2028 and Beyond: The Frontier

2028+
Backyard Ultra
The purest format in ultrarunning. Run a 6.7 km loop every hour, on the hour. Last person standing wins. There's no set distance — the race ends when you can't start the next loop. It's not about speed. It's about outlasting everyone else. The mental game is everything. The best Backyard Ultra runners cover 300+ km over 40+ hours. I have no idea what my limit is. That's the point.
2028+
Ironman Sub 10:00
Once I've finished my first full Ironman, the next goal is going fast. Sub 10 hours is the benchmark for a competitive age-group triathlete. It requires strong performances across all three disciplines — roughly a 1:00 swim, 5:00 bike, and 3:30 marathon. This is a multi-year project.

These are the goals that excite me most because I genuinely don't know if I can achieve them. The Backyard Ultra in particular is a format that fascinates me. It strips away everything except the question: how much are you willing to endure? There's no pacing strategy, no course to memorize, no bike to optimize. Just you, a loop, and a timer.

The Constant: Table Tennis

While all of this is happening, I'm also pushing my table tennis rating from 1740 to 1800 and beyond. Table tennis might seem like the odd one out in a list of endurance events, but it's the sport that's been with me the longest. The Landesliga matches keep me sharp in a completely different way — reaction time, tactical thinking, handling pressure in a 1v1 format. It balances the solitary nature of endurance training with the head-to-head competition I need.

Why This Much, Why Now

People will read this list and think it's too much. Maybe it is. But here's how I see it: every one of these goals teaches me something that transfers to my career and my life. The full Ironman teaches long-term planning. The 100km ultra teaches crisis management. The Backyard Ultra teaches patience under extreme discomfort. The sub-3 marathon teaches precision execution.

There's also a timing element that I think about a lot. Right now, during my studies and early career, I have the freedom to train 15-20 hours a week and structure my life around these goals. That window won't stay open forever. At some point — maybe sooner, maybe later — life will shift. A family, kids, different responsibilities. When that happens, my priorities will change, and that's completely fine. I'll still train, but probably not for Backyard Ultras.

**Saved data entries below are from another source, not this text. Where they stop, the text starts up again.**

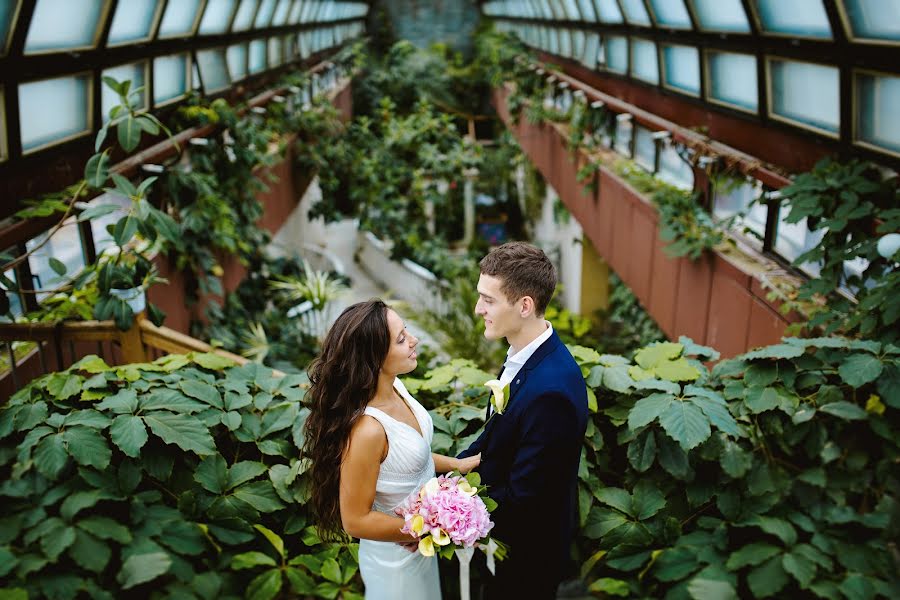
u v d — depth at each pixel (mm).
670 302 6598
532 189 16422
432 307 11953
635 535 2348
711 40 5535
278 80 10844
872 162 4031
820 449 2332
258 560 2162
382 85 18875
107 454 2137
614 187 8148
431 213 17609
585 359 2695
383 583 2197
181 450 2396
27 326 3633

That's exactly why I want to do this now. Not because I'm running from something, but because I'm running toward the version of these goals that's only possible at this stage of my life. The window is open. I intend to use it fully.

I don't do this because I think suffering is virtuous. I do it because I want to know what I'm capable of. And the only way to find out is to keep pushing the boundary until it pushes back.

This list will change. Some goals will shift, new ones will show up. But the general idea stays the same: go further, go longer, keep tracking everything.